Offiziell firmiert das Projekt unter der Bezeichnung bessere Rechtsetzung. Es geht um ein uraltes Anliegen der EU-Partner, das aber immer wieder auf Widerstände stößt. Schon 1992 hatten die Staats- und Regierungschefs im schottischen Edinburgh dies unter dem Eindruck des äußerst knappen Votums der Franzosen für den Maastrichter Vertrag als zentrale Herausforderung der Europapolitik begriffen. In der Praxis taten sich Europäische Kommission, EU-Parlament, vor allem aber die Regierungen schwer mit dem guten Vorsatz, den Vorschriftendschungel zu durchforsten.
Die seit 2004 amtierenden Kommissare, nicht zuletzt das für Industriepolitik zuständige deutsche Kommissionsmitglied Günter Verheugen, haben versucht, dem Projekt neuen Schwung zu verleihen. Die Kommission hat jetzt beschlossen, ihr Programm zur Vereinfachung des EU-Rechts im Zeitraum 2006 bis 2009 um 43 neue Initiativen (zusätzlich zu bisher 100 Vorhaben) zu ergänzen. Rund 70 ihrer Gesetzesvorschläge hat sie bereits zurückgezogen. Wenn der geplante Bürokratieabbau gelinge, könne dies bis 2012 das Bruttoinlandsprodukt der EU um bis zu 1,5 Prozent - um rund 150 Milliarden Euro - steigern, hat Verheugen Mitte November unter Berufung auf eine wissenschaftliche Studie in Aussicht gestellt.

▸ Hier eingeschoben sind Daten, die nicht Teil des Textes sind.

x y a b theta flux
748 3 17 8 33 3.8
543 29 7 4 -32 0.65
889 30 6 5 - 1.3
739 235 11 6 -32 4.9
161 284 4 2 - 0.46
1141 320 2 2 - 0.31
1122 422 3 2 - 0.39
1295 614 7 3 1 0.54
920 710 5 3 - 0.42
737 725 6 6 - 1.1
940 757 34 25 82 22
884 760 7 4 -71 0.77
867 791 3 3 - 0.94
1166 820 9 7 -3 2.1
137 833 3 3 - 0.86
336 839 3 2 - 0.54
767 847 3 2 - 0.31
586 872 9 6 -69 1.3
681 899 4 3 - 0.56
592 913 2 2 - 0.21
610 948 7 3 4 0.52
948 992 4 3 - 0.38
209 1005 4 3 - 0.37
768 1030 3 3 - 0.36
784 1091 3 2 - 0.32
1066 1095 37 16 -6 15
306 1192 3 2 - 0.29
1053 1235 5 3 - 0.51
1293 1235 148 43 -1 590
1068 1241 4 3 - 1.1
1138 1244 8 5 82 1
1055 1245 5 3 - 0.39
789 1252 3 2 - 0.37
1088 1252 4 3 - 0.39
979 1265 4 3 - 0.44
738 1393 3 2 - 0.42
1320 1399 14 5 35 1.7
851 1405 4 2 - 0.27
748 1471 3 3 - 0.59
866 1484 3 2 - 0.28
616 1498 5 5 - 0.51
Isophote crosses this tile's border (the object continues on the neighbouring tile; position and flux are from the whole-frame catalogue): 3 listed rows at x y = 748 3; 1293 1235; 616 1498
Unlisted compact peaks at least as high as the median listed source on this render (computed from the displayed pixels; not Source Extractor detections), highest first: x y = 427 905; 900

Als Vorbilder für den Bürokratieabbau sollen allen Mitgliedsländern Großbritannien, Dänemark und insbesondere die Niederlande dienen. Die deutsche Präsidentschaft will die EU-Partner nun davon überzeugen, zunächst ein einheitliches Meßverfahren für den Bürokratieaufwand nach niederländischem Muster zu vereinbaren und anschließend auf dieser Grundlage die Rechtsvereinfachung vorantreiben.
Bei allem Engagement für das Ziel der besseren Rechtsetzung hat die Kommission im übrigen auch darauf hingewiesen, daß der Verwaltungsaufwand sowohl auf EU-Vorschriften und ihre Anwendung in den Mitgliedstaaten als auch auf rein einzelstaatliche Auflagen zurückzuführen sei. Der Brüsseler Beschluß, den Bürokratieaufwand um 25 Prozent zu verringern, soll daher auch den Zweck verfolgen, das Bewußtsein für die unnötigen Kosten des Brüsseler und einzelstaatlichen Amtsschimmels zu schärfen.